About this task —
Output the data word for word, dropping every image.

##### Given information

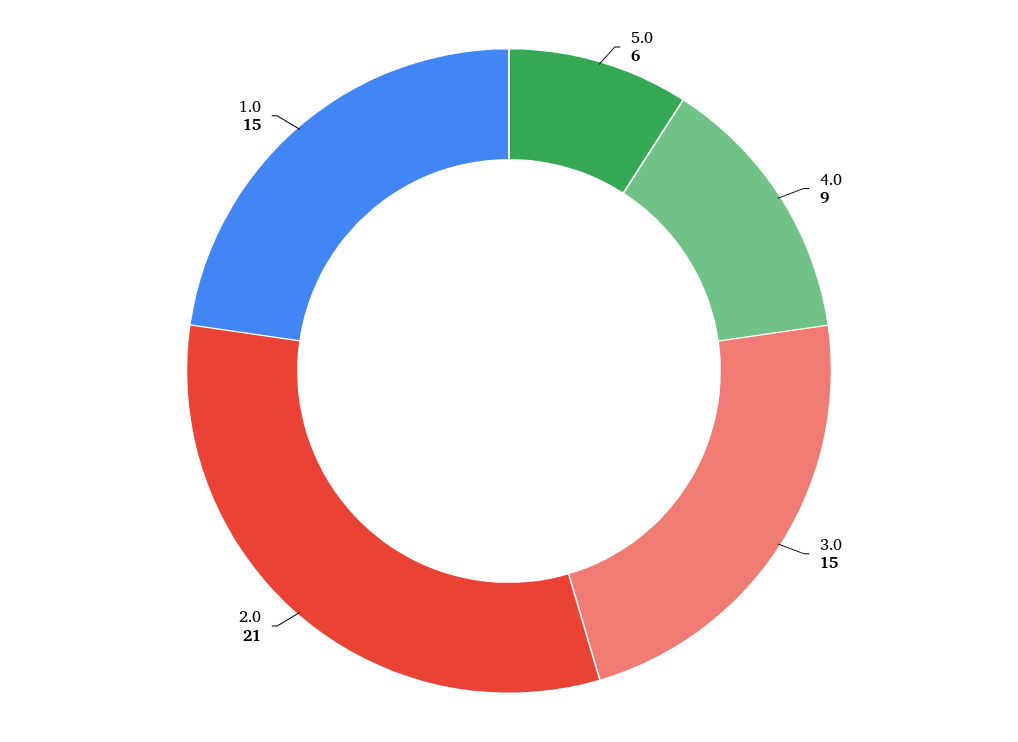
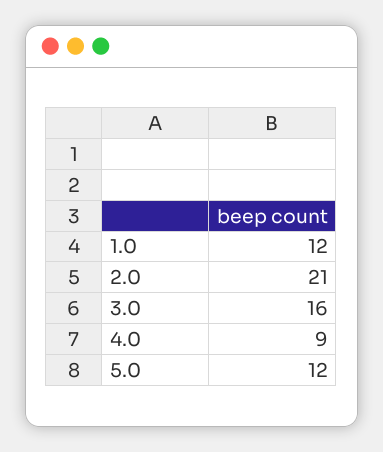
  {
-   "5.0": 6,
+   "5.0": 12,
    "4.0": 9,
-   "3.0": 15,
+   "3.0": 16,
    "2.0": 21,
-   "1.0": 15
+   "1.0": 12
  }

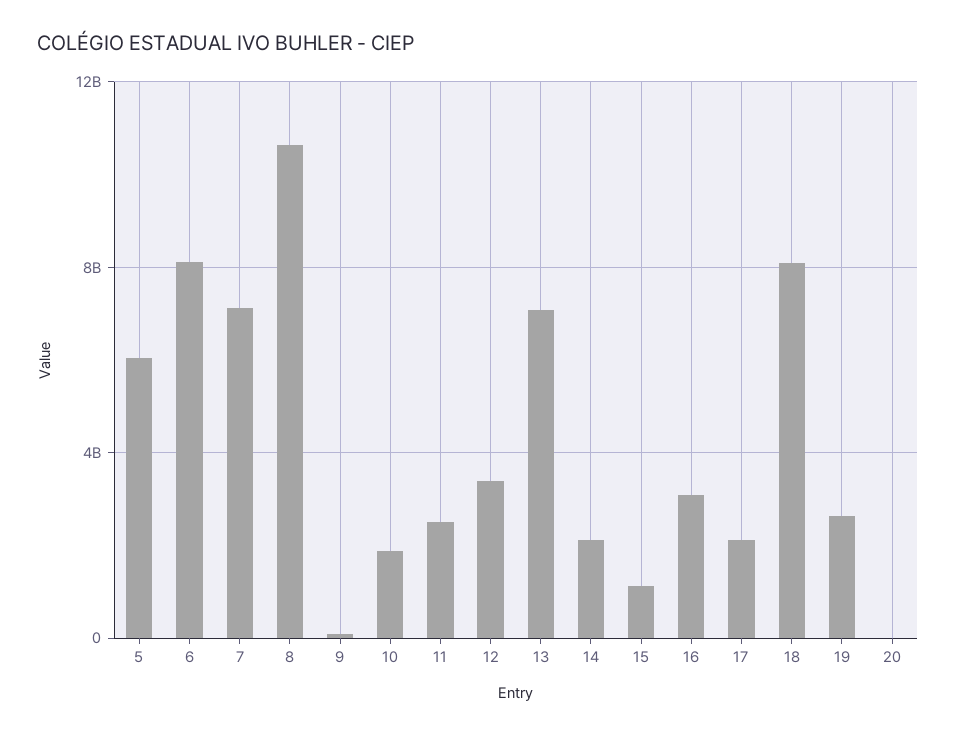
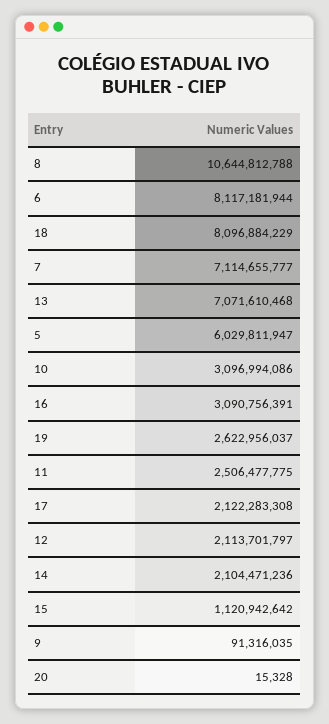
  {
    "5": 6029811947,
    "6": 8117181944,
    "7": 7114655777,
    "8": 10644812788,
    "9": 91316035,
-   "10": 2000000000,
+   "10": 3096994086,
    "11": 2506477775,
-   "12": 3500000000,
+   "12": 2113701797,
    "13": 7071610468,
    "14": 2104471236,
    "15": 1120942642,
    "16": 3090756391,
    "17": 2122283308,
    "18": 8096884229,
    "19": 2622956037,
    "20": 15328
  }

##########

Answer section —
  {
-   "5.0": 6,
+   "5.0": 12,
    "4.0": 9,
-   "3.0": 15,
+   "3.0": 16,
    "2.0": 21,
-   "1.0": 15
+   "1.0": 12
  }

  {
    "5": 6029811947,
    "6": 8117181944,
    "7": 7114655777,
    "8": 10644812788,
    "9": 91316035,
-   "10": 2000000000,
+   "10": 3096994086,
    "11": 2506477775,
-   "12": 3500000000,
+   "12": 2113701797,
    "13": 7071610468,
    "14": 2104471236,
    "15": 1120942642,
    "16": 3090756391,
    "17": 2122283308,
    "18": 8096884229,
    "19": 2622956037,
    "20": 15328
  }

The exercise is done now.